Geschichte der DGPs

Von der „Gesellschaft für experimentelle Psychologie“ zur „Deutschen Gesellschaft für Psychologie“

Gründerzeit

Die Deutsche Gesellschaft für Psychologie hat ihren Ursprung in einem kleinen Komitee, das von Robert Sommer angeregt und von Georg Elias Müller geleitet wurde. Ziel des Komitees war es, „…einen Kongress für experimentelle Psychologie und die Gründung einer Vereinigung der auf diesem Gebiet Tätigen vor[zu]bereiten“ (s. Traxel, 1985, S. 81). Im Frühjahr 1904 fand dieser Kongress in Gießen statt, auf dem am 20. April die „Gesellschaft für experimentelle Psychologie“ gegründet wurde. Die von den Kongressteilnehmern gewählten Mitglieder des ersten Vorstands waren: G.E. Müller, R. Sommer, H. Ebbinghaus, S. Exner, O. Külpe, E. Meumann und R. Schumann. Als Vorstandsvorsitzender hatte Müller rechtzeitig zum Kongress die Statuten der neuen Gesellschaft verfasst, die in nur acht Paragraphen alles damals Notwendige regelten. Dazu gehörte z. B. in §2 das Aufnahmekriterium einer veröffentlichten „Arbeit von wissenschaftlichem Werte auf dem Gebiet der Psychologie oder deren Grenzgebieten“, oder in §7 die Festlegung, dass der Kongress für die Mitglieder kostenfrei sei und dass (§8) „die Vortrags- und Unterhaltungssprache der Versammlungen ausschließlich die deutsche [ist]“ (Schumann, 1904, S. XXI-XXIII). Die junge Gesellschaft startete mit 85 Mitgliedern und wuchs innerhalb von 10 Jahren auf 200 Mitglieder an. Bedingt durch den Ersten Weltkrieg kam es zu einer Stagnation des Wachstums. In den 20er und 30er Jahren verdoppelte sich die Mitgliederzahl jedoch erneut auf fast 400.

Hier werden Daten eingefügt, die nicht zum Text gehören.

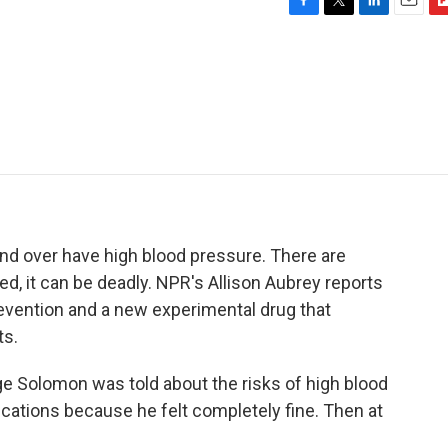
F
T
L
E
F
a
w
i
m
l
c
i
n
a
i
e
t
k
i
p
b
t
e
l
b
o
e
d
o
o
r
I
a
k
n
r
d
nd over have high blood pressure. There are
ed, it can be deadly. NPR's Allison Aubrey reports
ention and a new experimental drug that
ts.
Solomon was told about the risks of high blood
cations because he felt completely fine. Then at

1. Kongress für experimentelle Psychologie in Gießen 1904

Erweiterung und Turbulenzen, Auflösung und Neugründung

Ein Vierteljahrhundert nach ihrer Gründung wurde die Gesellschaft 1929 auf dem Wiener Kongress umbenannt. Bereits seit längerem hatte sich der Wunsch abgezeichnet, die als zu stark empfundene Einengung der Psychologie auf das Experimentelle durch einen allgemeineren Gesellschaftsnamen aufzuheben. Einstimmig entschied man sich für die Bezeichnung „Deutsche Gesellschaft für Psychologie“. Die Umbenennung spiegelt das Zurückdrängen experimenteller und selbst empirischer Ansätze der Psychologie wider. In jener Zeit geriet die Psychologie in eine Krise und verlor an öffentlicher Akzeptanz. Nach der Machtergreifung durch die Nationalsozialisten kam es auch in der Deutschen Gesellschaft für Psychologie zu Turbulenzen: die Mitglieder jüdischer Herkunft wurden ausgeschlossen, andere verließen aus Protest darüber die Gesellschaft. Trotz dieser Mitgliederverluste wuchs die Gesellschaft weiter. So mancher hatte sich mit den neuen Machthabern arrangiert und die Psychologie wandte sich vermehrt den praktischen Aufgaben der Seelenkunde zum Wohle der Volksgemeinschaft zu, insbesondere in Form der Wehrmachtspsychologie. Der „braune“ Kongress 1938 in Bayreuth war schließlich der letzte vor dem Zweiten Weltkrieg. Erst 10 Jahre später, nach dem Zusammenbruch des „Dritten Reichs“ und der Auflösung der Deutschen Gesellschaft für Psychologie durch die Besatzungsmächte, konnte in Göttingen wieder ein Kongress abgehalten werden. Vorausgegangen waren Neugründungen der Gesellschaft in den einzelnen Besatzungszonen, so durch Gustav Johannes von Allesch (Göttingen) in der britischen und durch Gustav Kafka (Würzburg) in der amerikanischen Besatzungszone. Aus diesen Keimzellen des Neuanfangs wuchs die heutige Deutsche Gesellschaft für Psychologie heran, die inzwischen fast 5000 Mitglieder zählt und 2022 den 52. Kongress ausrichten wird, nachdem der Kongress 2020 in Wien coronabedingt ausfallen wird.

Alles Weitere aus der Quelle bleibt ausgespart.